We leave cutting the hedges until the last scarlet rosehips are gone. This year they have hung on with just one cold snap and presumably the pressures of hunger being lighter. The last hips will make their way into the wreath for the front gate with orange Rosa soulieana, jet-black wild privet and berried ivy. The ivy berries are some of the last to ripen in the winter, holding on until the last few weeks of February, when you suddenly become aware of the chatter of feasting blackbirds.
This year the Malus hupehensis have hung on to their fruits for longer than usual and we have been grateful for their flare on the banks on bright sunny days. We have two forms. The small-fruited one from Great Dixter ripens early and is eminently digestible, so it was stripped of fruit back in October. Though I prefer it for its wilder feel, it is certainly better for the birds for being bite-sized.
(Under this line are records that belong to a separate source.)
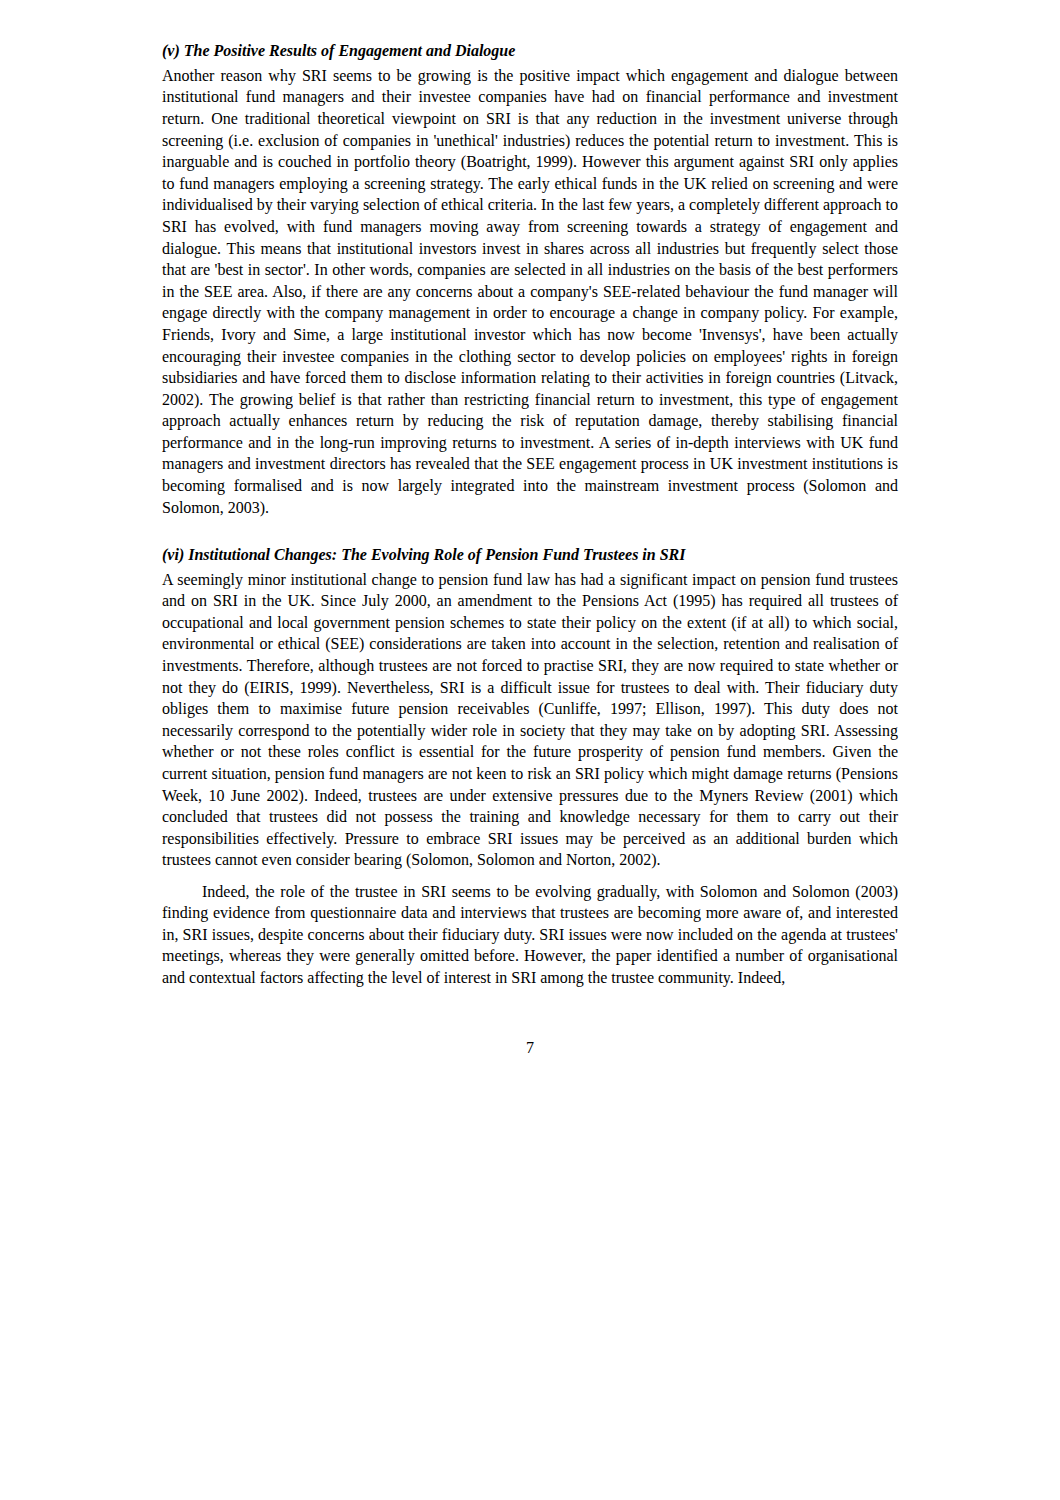(v) The Positive Results of Engagement and Dialogue
Another reason why SRI seems to be growing is the positive impact which engagement and dialogue between institutional fund managers and their investee companies have had on financial performance and investment return. One traditional theoretical viewpoint on SRI is that any reduction in the investment universe through screening (i.e. exclusion of companies in 'unethical' industries) reduces the potential return to investment. This is inarguable and is couched in portfolio theory (Boatright, 1999). However this argument against SRI only applies to fund managers employing a screening strategy. The early ethical funds in the UK relied on screening and were individualised by their varying selection of ethical criteria. In the last few years, a completely different approach to SRI has evolved, with fund managers moving away from screening towards a strategy of engagement and dialogue. This means that institutional investors invest in shares across all industries but frequently select those that are 'best in sector'. In other words, companies are selected in all industries on the basis of the best performers in the SEE area. Also, if there are any concerns about a company's SEE-related behaviour the fund manager will engage directly with the company management in order to encourage a change in company policy. For example, Friends, Ivory and Sime, a large institutional investor which has now become 'Invensys', have been actually encouraging their investee companies in the clothing sector to develop policies on employees' rights in foreign subsidiaries and have forced them to disclose information relating to their activities in foreign countries (Litvack, 2002). The growing belief is that rather than restricting financial return to investment, this type of engagement approach actually enhances return by reducing the risk of reputation damage, thereby stabilising financial performance and in the long-run improving returns to investment. A series of in-depth interviews with UK fund managers and investment directors has revealed that the SEE engagement process in UK investment institutions is becoming formalised and is now largely integrated into the mainstream investment process (Solomon and Solomon, 2003).
(vi) Institutional Changes: The Evolving Role of Pension Fund Trustees in SRI
A seemingly minor institutional change to pension fund law has had a significant impact on pension fund trustees and on SRI in the UK. Since July 2000, an amendment to the Pensions Act (1995) has required all trustees of occupational and local government pension schemes to state their policy on the extent (if at all) to which social, environmental or ethical (SEE) considerations are taken into account in the selection, retention and realisation of investments. Therefore, although trustees are not forced to practise SRI, they are now required to state whether or not they do (EIRIS, 1999). Nevertheless, SRI is a difficult issue for trustees to deal with. Their fiduciary duty obliges them to maximise future pension receivables (Cunliffe, 1997; Ellison, 1997). This duty does not necessarily correspond to the potentially wider role in society that they may take on by adopting SRI. Assessing whether or not these roles conflict is essential for the future prosperity of pension fund members. Given the current situation, pension fund managers are not keen to risk an SRI policy which might damage returns (Pensions Week, 10 June 2002). Indeed, trustees are under extensive pressures due to the Myners Review (2001) which concluded that trustees did not possess the training and knowledge necessary for them to carry out their responsibilities effectively. Pressure to embrace SRI issues may be perceived as an additional burden which trustees cannot even consider bearing (Solomon, Solomon and Norton, 2002).
Indeed, the role of the trustee in SRI seems to be evolving gradually, with Solomon and Solomon (2003) finding evidence from questionnaire data and interviews that trustees are becoming more aware of, and interested in, SRI issues, despite concerns about their fiduciary duty. SRI issues were now included on the agenda at trustees' meetings, whereas they were generally omitted before. However, the paper identified a number of organisational and contextual factors affecting the level of interest in SRI among the trustee community. Indeed,
7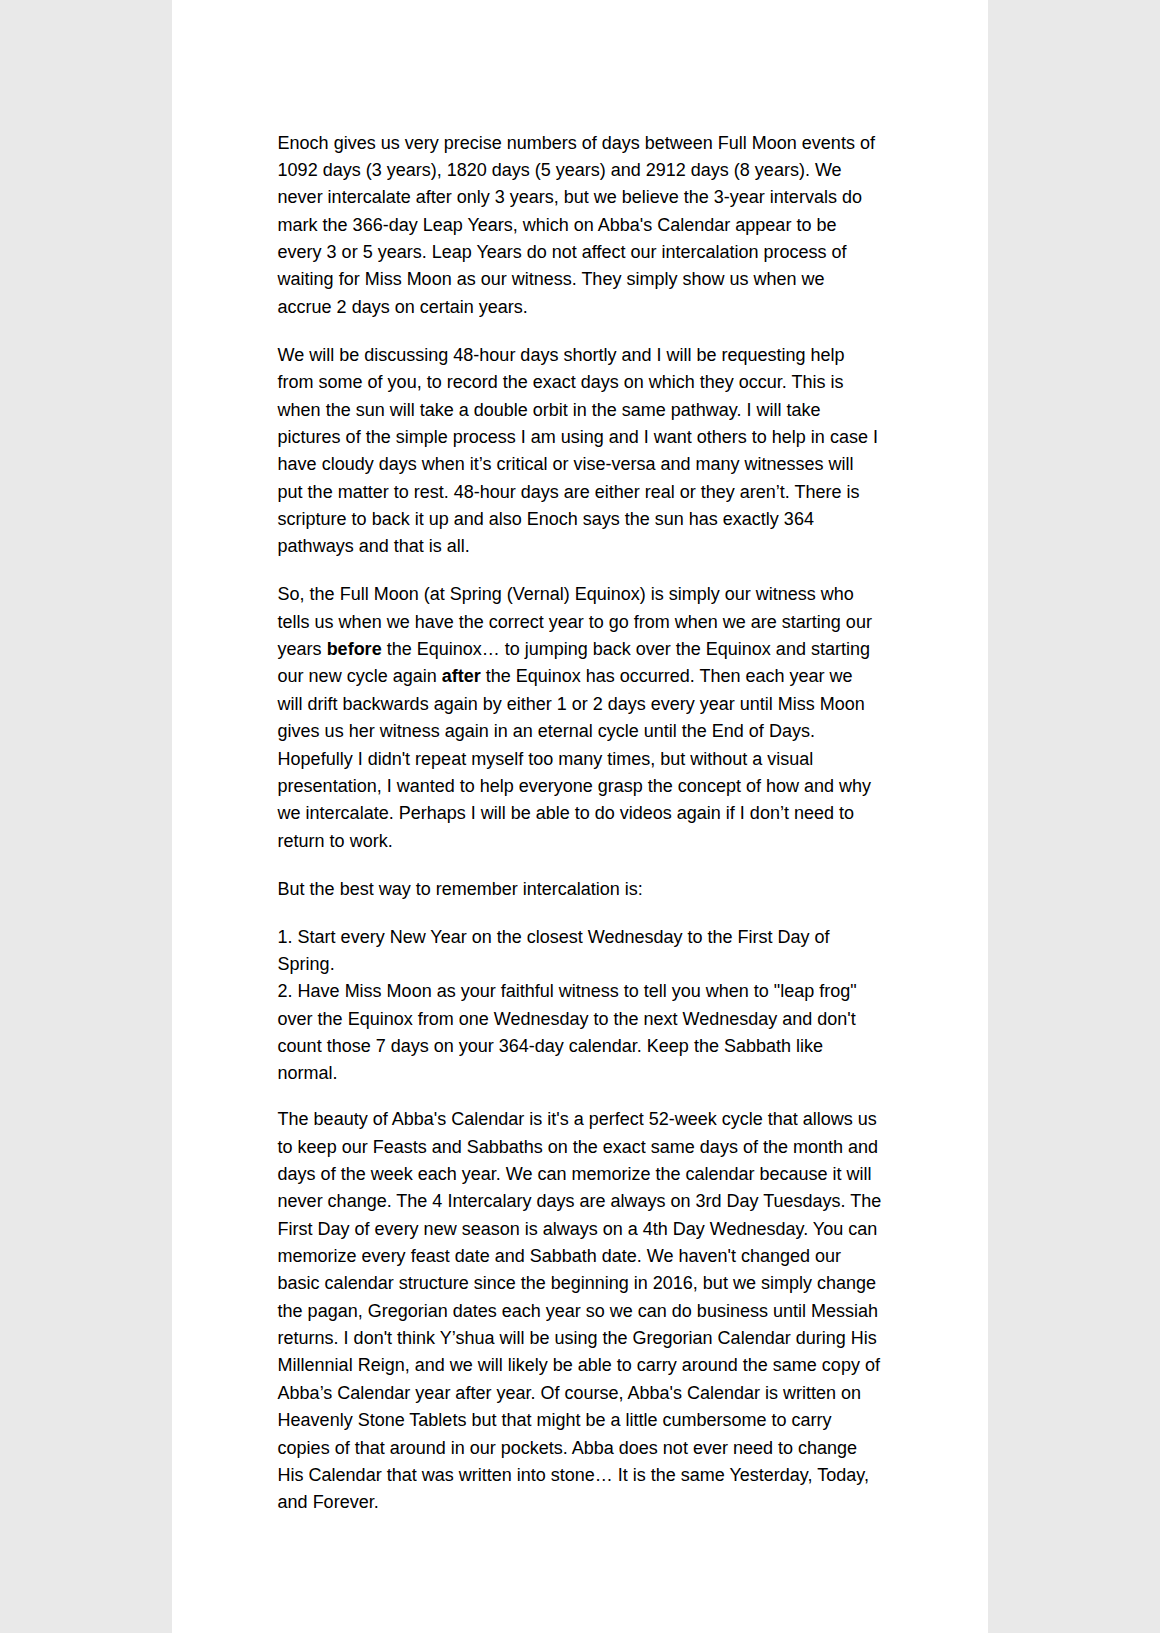Enoch gives us very precise numbers of days between Full Moon events of 1092 days (3 years), 1820 days (5 years) and 2912 days (8 years). We never intercalate after only 3 years, but we believe the 3-year intervals do mark the 366-day Leap Years, which on Abba's Calendar appear to be every 3 or 5 years. Leap Years do not affect our intercalation process of waiting for Miss Moon as our witness. They simply show us when we accrue 2 days on certain years.
We will be discussing 48-hour days shortly and I will be requesting help from some of you, to record the exact days on which they occur. This is when the sun will take a double orbit in the same pathway. I will take pictures of the simple process I am using and I want others to help in case I have cloudy days when it’s critical or vise-versa and many witnesses will put the matter to rest. 48-hour days are either real or they aren’t. There is scripture to back it up and also Enoch says the sun has exactly 364 pathways and that is all.
So, the Full Moon (at Spring (Vernal) Equinox) is simply our witness who tells us when we have the correct year to go from when we are starting our years before the Equinox… to jumping back over the Equinox and starting our new cycle again after the Equinox has occurred. Then each year we will drift backwards again by either 1 or 2 days every year until Miss Moon gives us her witness again in an eternal cycle until the End of Days. Hopefully I didn't repeat myself too many times, but without a visual presentation, I wanted to help everyone grasp the concept of how and why we intercalate. Perhaps I will be able to do videos again if I don’t need to return to work.
But the best way to remember intercalation is:
1. Start every New Year on the closest Wednesday to the First Day of Spring.
2. Have Miss Moon as your faithful witness to tell you when to "leap frog" over the Equinox from one Wednesday to the next Wednesday and don't count those 7 days on your 364-day calendar. Keep the Sabbath like normal.
The beauty of Abba's Calendar is it's a perfect 52-week cycle that allows us to keep our Feasts and Sabbaths on the exact same days of the month and days of the week each year. We can memorize the calendar because it will never change. The 4 Intercalary days are always on 3rd Day Tuesdays. The First Day of every new season is always on a 4th Day Wednesday. You can memorize every feast date and Sabbath date. We haven't changed our basic calendar structure since the beginning in 2016, but we simply change the pagan, Gregorian dates each year so we can do business until Messiah returns. I don't think Y’shua will be using the Gregorian Calendar during His Millennial Reign, and we will likely be able to carry around the same copy of Abba’s Calendar year after year. Of course, Abba's Calendar is written on Heavenly Stone Tablets but that might be a little cumbersome to carry copies of that around in our pockets. Abba does not ever need to change His Calendar that was written into stone… It is the same Yesterday, Today, and Forever.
The fruits on the larger form are too big for the birds to pluck from the tree and only become palatable when they are bletted by frost and lose their shine and plumpness. When this finally happens after a freeze, the trees drop a dark skirt of fruits neatly under the orbit of their limbs. The fallen fruits last for no time at all, with a mostly invisible raid of birds and other furry critters rapidly leaving the grass green again and our winter one step closer to monochrome.